Als NFL-Vizepräsident für internationale Angelegenheiten ist Mark Waller so etwas wie die rechte Hand von Commissioner Roger Goodell. Am Rande des London-Spiels zwischen den Cincinnati Bengals und den Washington Redskins sprach SPOX mit dem 57-Jährigen über ein Regular Season Game in Deutschland, potenzielle Stadien und die Suche nach dem nächsten Moritz Böhringer. Außerdem verriet Waller, warum es mit einer London-Franchise sehr schnell gehen könnte - und was die NFL von der Premier League gelernt hat.
SPOX: Herr Waller, die NFL wird in Deutschland immer populärer. Wann werden wir endlich das erste Regular Season Game in Deutschland sehen?

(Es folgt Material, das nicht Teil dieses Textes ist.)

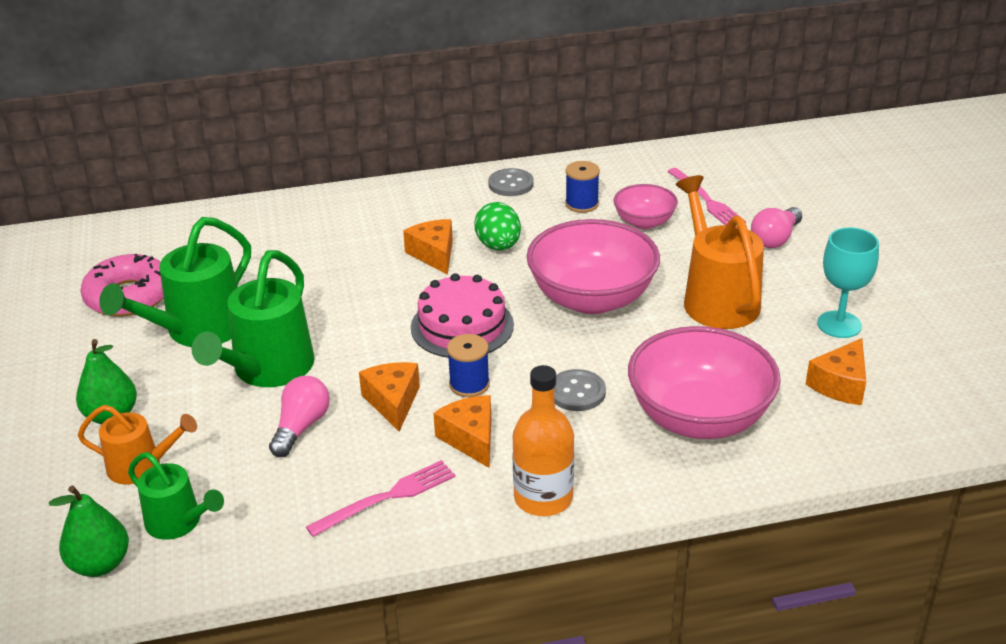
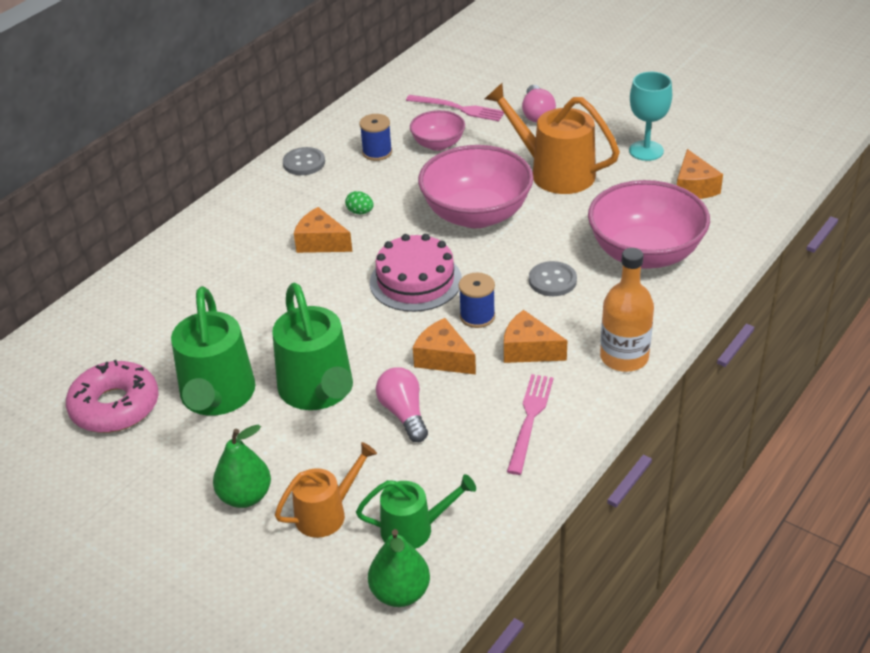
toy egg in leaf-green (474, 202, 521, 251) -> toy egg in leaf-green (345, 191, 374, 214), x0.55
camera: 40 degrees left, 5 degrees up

Mark Waller: Ich wünschte ich könnte eine genauere Antwort geben, aber ich bin nicht sicher. Um ehrlich zu sein: Unser größtes Problem ist es, genügend Teams zu finden, die bereit sind ein Heimspiel ausfallen zu lassen. Wir haben bisher mit freiwilligen Teams wie den Jacksonville Jaguars gearbeitet, die ja ein Spiel pro Jahr in Großbritannien austragen. Außerdem müssen umziehende Teams ein Heimspiel pro Jahr abgeben, also derzeit etwa die Los Angeles Rams. Und wenn man einen Super Bowl austragen darf, muss man ebenfalls ein Heimspiel abtreten. Aber das reicht noch nicht aus, um überall dort zu spielen, wo wir auch gerne spielen würden. Ganz klar, wir würden auch gerne in Deutschland spielen. Ich bin übrigens sehr froh, dass wir bei den Medien in Deutschland große Fortschritte erzielt haben. Historisch gesehen war die Berichterstattung im Laufe der Saison nicht immer besonders ausführlich. Deshalb ergab es keinen Sinn, dort ein Spiel auszutragen, wenn die Fans den Rest der Saison nicht gut verfolgen konnten. Aber wie gesagt: Da hat es große Fortschritte gegeben. Wir arbeiten derzeit daran, die Spiele die uns zur Verfügung stehen, auf die Märkte zu verteilen, die gerne ein Spiel ausrichten würden.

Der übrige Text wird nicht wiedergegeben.